==== READING PASSAGE

Associate Justice of the Maine Supreme Judicial Court
- Incumbent
- Assumed office March 10, 2023
- Appointed by: Janet Mills
- Preceded by: Thomas E. Humphrey

Personal details
- Born: 1951 or 1952 (age 72–73)
- Education: Bates College (BA) University of Maine (JD)

= Wayne R. Douglas =

American judge (born 1951 or 1952)

Wayne R. Douglas (born 1951 or 1952) is an American lawyer and jurist serving as an associate justice of the Maine Supreme Judicial Court. Nominated in February 2023 by Governor Janet Mills, he assumed office on March 10, 2023.

== Education ==
Douglas earned a Bachelor of Arts from Bates College in 1974 and a Juris Doctor from the University of Maine School of Law in 1979.

========
==== EXCERPTED DATA

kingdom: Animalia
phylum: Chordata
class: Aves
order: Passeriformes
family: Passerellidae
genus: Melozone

========

OBJECTIVE: Reproduce the portion of the Wayne R. Douglas biography starting with "- Education: Bates" and going on through "March 10, 2023.", word for word.

WRITTEN RESPONSE:
- Education: Bates College (BA) University of Maine (JD)

= Wayne R. Douglas =

American judge (born 1951 or 1952)

Wayne R. Douglas (born 1951 or 1952) is an American lawyer and jurist serving as an associate justice of the Maine Supreme Judicial Court. Nominated in February 2023 by Governor Janet Mills, he assumed office on March 10, 2023.